SanDisk stock target lifted by Citi on continued demand strength
Investing.com -- Citi raised its price target on memory chipmaker SanDisk to $2,500 from $2,025, citing an improving NAND pricing outlook after Micron posted better-than-expected quarterly results that pointed to tightening conditions across the storage chip market.
Analyst Atif Malik said Micron’s results, which beat estimates on both sales and gross margins, offered a positive read-through for the broader NAND sector.
Micron reported NAND bit shipments up mid-single digits quarter-on-quarter and average selling prices (ASPs) surging in the mid-80% range, reflecting tight industry conditions and a favorable product mix.
Malik noted that NAND industry demand is exceeding supply, with tightness anticipated to persist beyond 2027, driven by AI-related demand across all segments and structural supply constraints.
Micron said it expects its own 2026 NAND supply growth to come in below the industry average.
“We remain constructive on favorable NAND supply/demand fundamentals on durable AI-led datacenter demand (KV cache offloading to more cost-effective SSDs),” Malik wrote. Citi kept its estimate for 2026 industry NAND bit supply growth at roughly 20%.

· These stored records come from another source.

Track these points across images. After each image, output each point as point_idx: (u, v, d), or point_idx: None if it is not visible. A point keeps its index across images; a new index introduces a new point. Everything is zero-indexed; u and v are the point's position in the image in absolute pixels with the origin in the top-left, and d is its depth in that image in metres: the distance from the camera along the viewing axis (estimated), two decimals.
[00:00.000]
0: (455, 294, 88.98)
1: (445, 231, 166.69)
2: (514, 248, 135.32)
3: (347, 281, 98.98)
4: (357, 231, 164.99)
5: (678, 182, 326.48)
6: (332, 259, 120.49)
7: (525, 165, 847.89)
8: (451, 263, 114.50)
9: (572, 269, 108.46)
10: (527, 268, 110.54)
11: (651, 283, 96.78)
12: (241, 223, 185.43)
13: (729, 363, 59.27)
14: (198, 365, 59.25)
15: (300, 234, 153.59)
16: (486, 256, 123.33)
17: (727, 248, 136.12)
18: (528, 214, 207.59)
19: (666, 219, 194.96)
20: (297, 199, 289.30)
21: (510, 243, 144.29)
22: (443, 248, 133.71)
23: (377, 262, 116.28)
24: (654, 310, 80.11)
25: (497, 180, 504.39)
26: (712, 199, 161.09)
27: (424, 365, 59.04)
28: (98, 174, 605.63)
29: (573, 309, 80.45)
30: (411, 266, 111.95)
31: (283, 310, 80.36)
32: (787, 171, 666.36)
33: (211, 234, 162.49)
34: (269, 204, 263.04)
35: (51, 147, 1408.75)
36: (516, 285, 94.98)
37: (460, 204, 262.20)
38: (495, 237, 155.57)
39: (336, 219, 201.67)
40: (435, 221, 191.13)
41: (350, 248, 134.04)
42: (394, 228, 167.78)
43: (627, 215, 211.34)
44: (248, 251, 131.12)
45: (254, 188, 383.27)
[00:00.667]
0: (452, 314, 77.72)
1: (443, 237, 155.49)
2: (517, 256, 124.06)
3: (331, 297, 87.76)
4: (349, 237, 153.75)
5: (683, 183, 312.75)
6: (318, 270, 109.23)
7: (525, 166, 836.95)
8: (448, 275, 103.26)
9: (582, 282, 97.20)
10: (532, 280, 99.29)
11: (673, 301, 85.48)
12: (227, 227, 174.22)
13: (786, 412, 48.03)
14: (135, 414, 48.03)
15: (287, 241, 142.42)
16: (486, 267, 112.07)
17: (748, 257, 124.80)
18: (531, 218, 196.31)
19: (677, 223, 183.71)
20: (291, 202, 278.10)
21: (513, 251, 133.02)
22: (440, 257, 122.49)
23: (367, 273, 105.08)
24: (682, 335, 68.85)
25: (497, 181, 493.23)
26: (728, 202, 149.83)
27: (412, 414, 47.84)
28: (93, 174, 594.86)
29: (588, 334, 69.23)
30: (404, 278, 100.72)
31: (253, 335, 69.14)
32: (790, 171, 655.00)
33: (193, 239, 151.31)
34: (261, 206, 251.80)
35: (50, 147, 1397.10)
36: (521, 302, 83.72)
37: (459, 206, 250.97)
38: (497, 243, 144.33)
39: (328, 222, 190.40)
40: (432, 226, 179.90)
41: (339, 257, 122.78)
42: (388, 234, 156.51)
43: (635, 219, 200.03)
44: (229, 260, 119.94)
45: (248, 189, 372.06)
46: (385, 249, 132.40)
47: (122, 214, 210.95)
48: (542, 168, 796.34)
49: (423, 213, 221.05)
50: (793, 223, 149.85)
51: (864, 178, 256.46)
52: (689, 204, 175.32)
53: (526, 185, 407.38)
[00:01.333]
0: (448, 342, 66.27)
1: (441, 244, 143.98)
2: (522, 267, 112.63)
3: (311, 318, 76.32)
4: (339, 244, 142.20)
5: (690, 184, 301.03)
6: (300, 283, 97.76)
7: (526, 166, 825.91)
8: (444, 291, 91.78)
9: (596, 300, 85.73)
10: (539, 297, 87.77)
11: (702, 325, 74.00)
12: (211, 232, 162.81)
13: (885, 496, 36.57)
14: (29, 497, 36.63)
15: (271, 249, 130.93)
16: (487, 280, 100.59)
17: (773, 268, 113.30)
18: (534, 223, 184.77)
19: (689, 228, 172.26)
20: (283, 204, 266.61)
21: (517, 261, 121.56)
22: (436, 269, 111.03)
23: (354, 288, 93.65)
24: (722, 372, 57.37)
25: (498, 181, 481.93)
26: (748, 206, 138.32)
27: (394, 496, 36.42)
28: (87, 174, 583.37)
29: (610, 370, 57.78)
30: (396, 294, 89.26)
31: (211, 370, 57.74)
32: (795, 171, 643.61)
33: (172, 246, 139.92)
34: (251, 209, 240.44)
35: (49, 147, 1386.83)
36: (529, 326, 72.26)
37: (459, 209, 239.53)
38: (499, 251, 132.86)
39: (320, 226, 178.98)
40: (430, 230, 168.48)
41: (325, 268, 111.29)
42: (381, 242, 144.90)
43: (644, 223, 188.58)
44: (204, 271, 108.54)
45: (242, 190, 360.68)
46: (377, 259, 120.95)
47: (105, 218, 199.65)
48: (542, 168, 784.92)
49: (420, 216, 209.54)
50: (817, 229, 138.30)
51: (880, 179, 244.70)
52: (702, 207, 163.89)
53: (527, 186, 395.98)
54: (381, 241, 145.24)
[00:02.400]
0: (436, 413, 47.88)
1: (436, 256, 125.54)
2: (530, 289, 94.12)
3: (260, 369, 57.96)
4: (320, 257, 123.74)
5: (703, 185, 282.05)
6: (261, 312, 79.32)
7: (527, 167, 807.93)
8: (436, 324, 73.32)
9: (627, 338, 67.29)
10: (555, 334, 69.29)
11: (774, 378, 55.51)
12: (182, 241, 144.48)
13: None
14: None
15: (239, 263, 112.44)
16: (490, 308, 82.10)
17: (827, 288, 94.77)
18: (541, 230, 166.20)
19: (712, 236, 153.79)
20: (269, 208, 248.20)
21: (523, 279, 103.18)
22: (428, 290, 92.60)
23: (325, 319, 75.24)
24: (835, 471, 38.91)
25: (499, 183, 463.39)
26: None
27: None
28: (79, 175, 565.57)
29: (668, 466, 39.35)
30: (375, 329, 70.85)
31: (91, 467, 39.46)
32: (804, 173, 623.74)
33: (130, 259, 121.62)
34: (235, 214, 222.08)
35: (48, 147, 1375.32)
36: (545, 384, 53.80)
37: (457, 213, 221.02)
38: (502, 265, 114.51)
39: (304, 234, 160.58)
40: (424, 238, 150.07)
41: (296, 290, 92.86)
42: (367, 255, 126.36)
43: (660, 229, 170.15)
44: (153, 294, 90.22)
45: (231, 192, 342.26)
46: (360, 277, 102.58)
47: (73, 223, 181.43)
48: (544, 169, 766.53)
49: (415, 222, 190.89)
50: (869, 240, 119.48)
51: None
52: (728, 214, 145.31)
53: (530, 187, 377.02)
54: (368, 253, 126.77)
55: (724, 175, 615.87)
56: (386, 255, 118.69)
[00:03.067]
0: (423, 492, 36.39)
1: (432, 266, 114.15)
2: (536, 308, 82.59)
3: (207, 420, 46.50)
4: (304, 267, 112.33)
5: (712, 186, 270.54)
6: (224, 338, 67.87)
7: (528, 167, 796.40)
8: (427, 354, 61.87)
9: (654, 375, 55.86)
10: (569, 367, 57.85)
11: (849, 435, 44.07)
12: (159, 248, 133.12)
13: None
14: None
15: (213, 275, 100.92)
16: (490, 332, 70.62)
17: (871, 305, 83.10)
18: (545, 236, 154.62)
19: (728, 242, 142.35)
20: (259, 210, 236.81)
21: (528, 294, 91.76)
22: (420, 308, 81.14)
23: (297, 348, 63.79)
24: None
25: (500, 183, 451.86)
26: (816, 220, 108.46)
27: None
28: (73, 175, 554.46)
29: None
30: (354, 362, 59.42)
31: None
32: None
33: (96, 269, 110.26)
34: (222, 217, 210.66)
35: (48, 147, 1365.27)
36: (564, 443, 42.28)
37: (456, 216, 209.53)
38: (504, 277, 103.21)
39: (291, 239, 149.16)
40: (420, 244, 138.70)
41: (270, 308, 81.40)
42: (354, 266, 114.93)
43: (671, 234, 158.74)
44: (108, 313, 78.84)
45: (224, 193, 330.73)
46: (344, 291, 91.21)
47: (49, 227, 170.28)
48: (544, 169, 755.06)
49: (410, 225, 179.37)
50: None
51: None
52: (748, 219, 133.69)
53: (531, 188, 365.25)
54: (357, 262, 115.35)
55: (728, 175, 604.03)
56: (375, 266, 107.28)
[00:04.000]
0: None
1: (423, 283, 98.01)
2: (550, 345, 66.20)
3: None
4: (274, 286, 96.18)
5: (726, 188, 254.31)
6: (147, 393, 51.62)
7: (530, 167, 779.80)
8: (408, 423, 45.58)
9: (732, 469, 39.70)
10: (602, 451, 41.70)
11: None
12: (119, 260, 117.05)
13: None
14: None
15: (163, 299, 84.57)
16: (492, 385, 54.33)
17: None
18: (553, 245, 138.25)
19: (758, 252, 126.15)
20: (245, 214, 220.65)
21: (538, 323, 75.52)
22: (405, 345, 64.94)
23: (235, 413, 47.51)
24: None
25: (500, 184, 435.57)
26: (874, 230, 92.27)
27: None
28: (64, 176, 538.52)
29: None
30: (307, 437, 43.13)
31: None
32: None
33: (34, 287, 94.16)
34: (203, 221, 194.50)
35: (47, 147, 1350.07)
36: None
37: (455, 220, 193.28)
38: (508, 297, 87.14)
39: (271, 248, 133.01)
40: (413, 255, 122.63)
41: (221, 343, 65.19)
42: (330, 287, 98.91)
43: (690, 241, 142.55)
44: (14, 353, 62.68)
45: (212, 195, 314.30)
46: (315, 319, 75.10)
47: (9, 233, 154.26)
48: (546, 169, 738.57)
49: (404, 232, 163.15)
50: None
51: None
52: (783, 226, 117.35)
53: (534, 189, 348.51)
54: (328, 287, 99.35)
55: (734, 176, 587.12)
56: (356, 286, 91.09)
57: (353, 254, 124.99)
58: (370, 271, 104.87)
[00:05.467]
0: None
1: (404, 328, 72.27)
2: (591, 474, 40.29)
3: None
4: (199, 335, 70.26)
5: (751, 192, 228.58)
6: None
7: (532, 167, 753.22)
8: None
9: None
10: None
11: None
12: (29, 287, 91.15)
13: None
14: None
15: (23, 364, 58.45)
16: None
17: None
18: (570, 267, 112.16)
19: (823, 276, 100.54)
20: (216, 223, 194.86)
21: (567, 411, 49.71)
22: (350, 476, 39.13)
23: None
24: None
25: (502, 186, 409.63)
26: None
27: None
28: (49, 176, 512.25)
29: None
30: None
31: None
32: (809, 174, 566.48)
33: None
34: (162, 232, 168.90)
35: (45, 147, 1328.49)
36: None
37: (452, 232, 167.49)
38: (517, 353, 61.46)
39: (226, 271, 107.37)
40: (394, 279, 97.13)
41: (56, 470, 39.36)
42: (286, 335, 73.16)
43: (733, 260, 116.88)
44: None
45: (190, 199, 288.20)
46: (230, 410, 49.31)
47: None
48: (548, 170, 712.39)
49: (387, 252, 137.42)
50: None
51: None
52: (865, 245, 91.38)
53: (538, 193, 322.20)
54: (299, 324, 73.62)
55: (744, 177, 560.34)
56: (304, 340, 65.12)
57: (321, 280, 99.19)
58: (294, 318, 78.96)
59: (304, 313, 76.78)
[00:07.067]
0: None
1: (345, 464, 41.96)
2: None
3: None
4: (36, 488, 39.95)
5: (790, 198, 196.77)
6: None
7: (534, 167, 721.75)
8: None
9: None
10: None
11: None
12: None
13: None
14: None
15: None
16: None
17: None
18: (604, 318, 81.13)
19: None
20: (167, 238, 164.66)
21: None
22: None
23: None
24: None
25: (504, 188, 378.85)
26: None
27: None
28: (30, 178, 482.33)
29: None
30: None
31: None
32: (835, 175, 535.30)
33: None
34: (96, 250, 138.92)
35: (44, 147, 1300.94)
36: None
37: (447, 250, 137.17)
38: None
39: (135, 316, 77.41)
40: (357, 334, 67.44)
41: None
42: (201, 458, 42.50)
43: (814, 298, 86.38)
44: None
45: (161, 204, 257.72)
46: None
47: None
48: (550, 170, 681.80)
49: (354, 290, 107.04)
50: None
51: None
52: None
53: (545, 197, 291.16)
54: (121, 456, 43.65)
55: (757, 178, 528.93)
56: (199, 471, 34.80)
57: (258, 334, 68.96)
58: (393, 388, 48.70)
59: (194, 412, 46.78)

The bank also opened a 90-day short-term upside view on Sandisk shares, flagging several near-term catalysts including industry earnings, the Flash Memory Summit conference in August, and Sandisk’s own investor day that month, where Citi expects updated commentary on demand, technology roadmap, and capital returns.

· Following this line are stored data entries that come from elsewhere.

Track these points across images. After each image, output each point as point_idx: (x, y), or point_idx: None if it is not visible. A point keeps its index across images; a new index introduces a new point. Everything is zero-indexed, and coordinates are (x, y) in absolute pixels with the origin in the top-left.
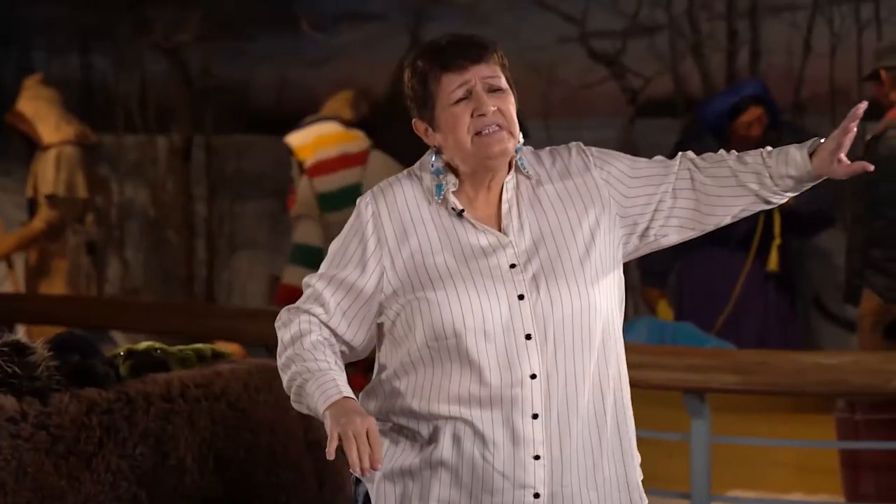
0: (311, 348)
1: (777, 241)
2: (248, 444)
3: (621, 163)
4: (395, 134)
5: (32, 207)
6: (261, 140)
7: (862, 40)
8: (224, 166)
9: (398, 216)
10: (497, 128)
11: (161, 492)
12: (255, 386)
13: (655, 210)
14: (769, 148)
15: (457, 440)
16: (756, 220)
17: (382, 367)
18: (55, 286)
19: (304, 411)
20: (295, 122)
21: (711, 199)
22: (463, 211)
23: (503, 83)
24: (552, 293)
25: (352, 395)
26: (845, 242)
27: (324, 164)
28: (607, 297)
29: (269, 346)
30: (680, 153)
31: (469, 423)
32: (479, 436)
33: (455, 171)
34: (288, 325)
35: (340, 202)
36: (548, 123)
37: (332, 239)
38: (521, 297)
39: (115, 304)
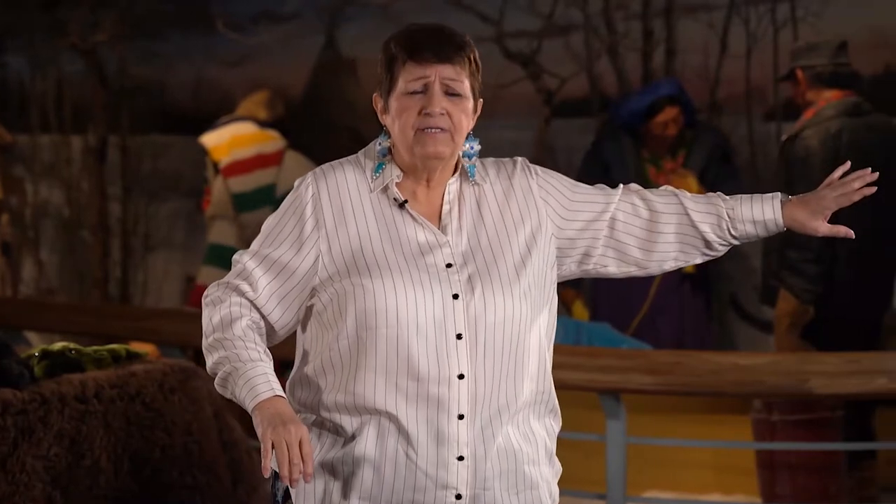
0: (241, 335)
1: None
2: (163, 444)
3: (562, 185)
4: (311, 134)
5: None
6: (176, 140)
7: (778, 40)
8: (139, 166)
9: (338, 200)
10: (439, 130)
11: (76, 492)
12: (170, 386)
13: (592, 238)
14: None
15: (381, 436)
16: None
17: (306, 356)
18: None
19: (228, 396)
20: (210, 123)
21: (653, 236)
22: (406, 202)
23: (463, 89)
24: (486, 296)
25: (281, 393)
26: (762, 243)
27: (239, 164)
28: (538, 311)
29: (184, 346)
30: (621, 185)
31: (394, 420)
32: (404, 433)
33: (398, 162)
34: (217, 305)
35: (255, 202)
36: None
37: (248, 239)
38: (455, 296)
39: (29, 304)
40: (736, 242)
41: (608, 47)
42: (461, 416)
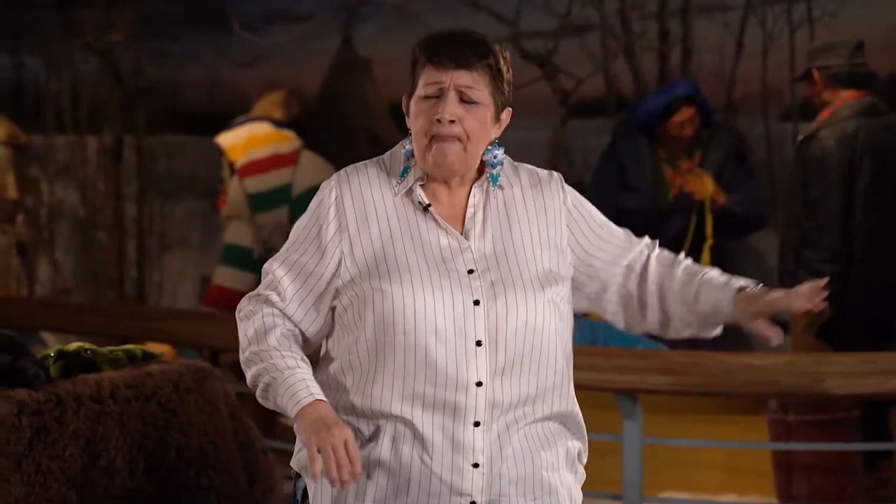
0: (276, 345)
1: (709, 242)
2: (179, 445)
3: (592, 218)
4: (327, 134)
5: None
6: (192, 140)
7: (794, 40)
8: (155, 166)
9: (361, 202)
10: (452, 139)
11: (91, 493)
12: (186, 387)
13: (606, 282)
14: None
15: (396, 441)
16: (688, 221)
17: (328, 357)
18: None
19: (271, 407)
20: (226, 123)
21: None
22: (429, 206)
23: (480, 97)
24: (509, 303)
25: (322, 397)
26: (778, 243)
27: (255, 164)
28: (560, 323)
29: (199, 346)
30: (648, 238)
31: (410, 425)
32: (419, 438)
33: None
34: (251, 318)
35: (271, 203)
36: None
37: (263, 239)
38: (476, 302)
39: (45, 304)
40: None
41: (624, 47)
42: (477, 424)
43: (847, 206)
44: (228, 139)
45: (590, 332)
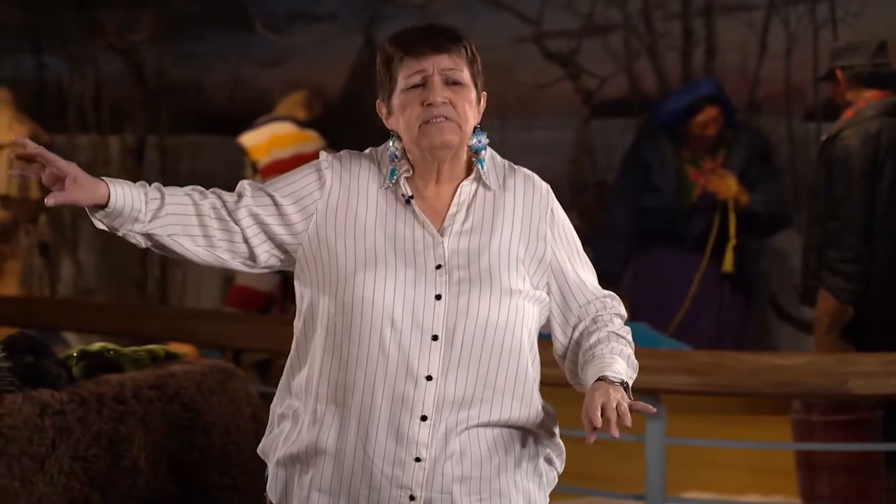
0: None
1: (732, 242)
2: (202, 445)
3: (569, 249)
4: (349, 134)
5: None
6: (214, 140)
7: (818, 40)
8: (177, 166)
9: (348, 182)
10: (444, 119)
11: (114, 493)
12: (209, 387)
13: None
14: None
15: (343, 429)
16: (711, 221)
17: (299, 339)
18: (7, 287)
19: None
20: (249, 123)
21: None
22: (412, 198)
23: (463, 77)
24: (471, 301)
25: (106, 180)
26: (801, 243)
27: (277, 164)
28: (528, 326)
29: (221, 347)
30: (609, 296)
31: (357, 412)
32: (364, 427)
33: (409, 159)
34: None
35: None
36: (503, 124)
37: None
38: (438, 297)
39: (68, 304)
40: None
41: (647, 47)
42: (424, 418)
43: (870, 206)
44: (251, 139)
45: None
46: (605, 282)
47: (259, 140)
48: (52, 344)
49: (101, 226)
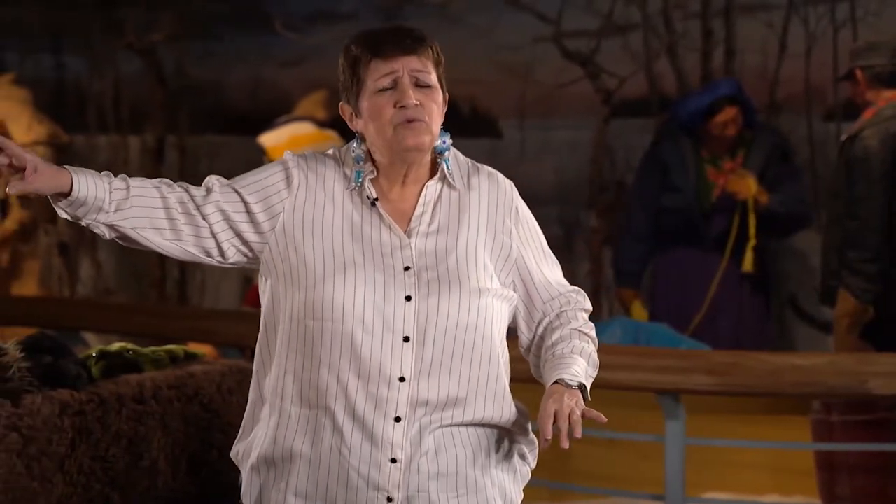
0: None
1: (752, 242)
2: (221, 446)
3: (534, 249)
4: None
5: (4, 208)
6: (234, 140)
7: (837, 40)
8: (197, 166)
9: (314, 182)
10: (417, 121)
11: (134, 494)
12: (229, 387)
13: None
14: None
15: (317, 432)
16: (730, 221)
17: (262, 341)
18: (27, 287)
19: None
20: (268, 123)
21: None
22: (377, 200)
23: (432, 80)
24: (441, 302)
25: (66, 168)
26: (821, 243)
27: None
28: (497, 326)
29: (241, 346)
30: (575, 291)
31: (331, 415)
32: (338, 430)
33: (374, 161)
34: None
35: None
36: (523, 124)
37: None
38: (408, 298)
39: (87, 304)
40: None
41: (667, 47)
42: (398, 419)
43: (890, 206)
44: (271, 139)
45: (633, 332)
46: (625, 282)
47: (279, 140)
48: (71, 344)
49: (64, 215)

Micron’s shares jumped over 17% in premarket trading on Thursday. The stock now commands a market capitalization north of $1 trillion, capping a more than 700% gain over the past year.
Revenue climbed to $41.46 billion, more than quadrupling from $9.3 billion a year earlier and well above the $35.84 billion analysts had forecast, according to LSEG. Adjusted earnings per share came in at $25.11, topping estimates of $20.78.
For the current quarter, Micron guided for revenue of approximately $50 billion — nearly five times the $11.3 billion it reported in the year-ago period, and sharply above the $43.58 billion consensus.
Growth was broad-based across Micron’s four business segments, but the data center unit led the way, with revenue surging more than sevenfold to $11.5 billion from $1.53 billion a year ago.